#### YOUR ASSIGNMENT:
Each line of the records below that holds "sell" should be returned.

Saved data entries

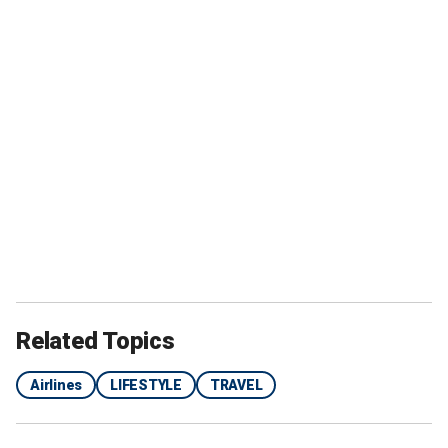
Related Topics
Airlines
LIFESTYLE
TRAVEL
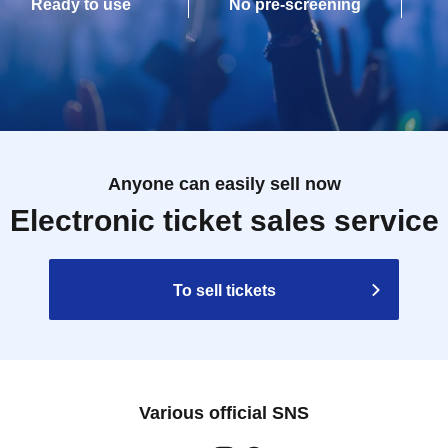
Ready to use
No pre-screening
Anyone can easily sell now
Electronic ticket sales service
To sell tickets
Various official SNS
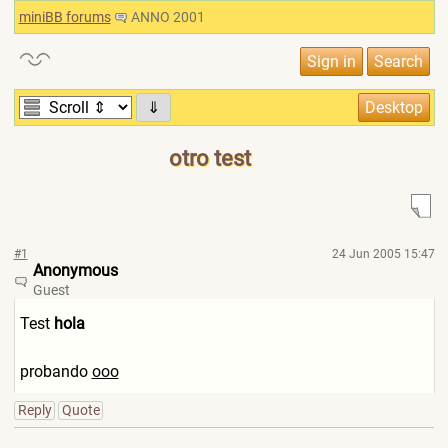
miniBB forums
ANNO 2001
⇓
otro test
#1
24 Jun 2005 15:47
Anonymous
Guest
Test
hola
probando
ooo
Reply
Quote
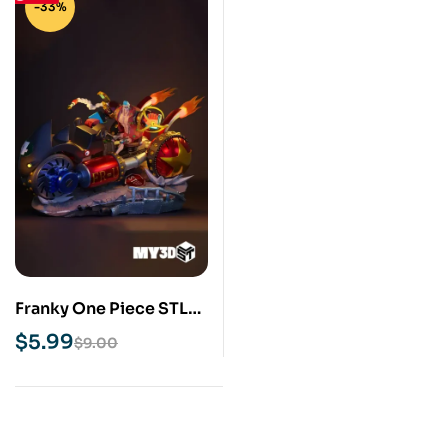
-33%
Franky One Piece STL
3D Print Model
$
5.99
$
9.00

#### SOLUTION TO THE EXERCISE:
Anyone can easily sell now
To sell tickets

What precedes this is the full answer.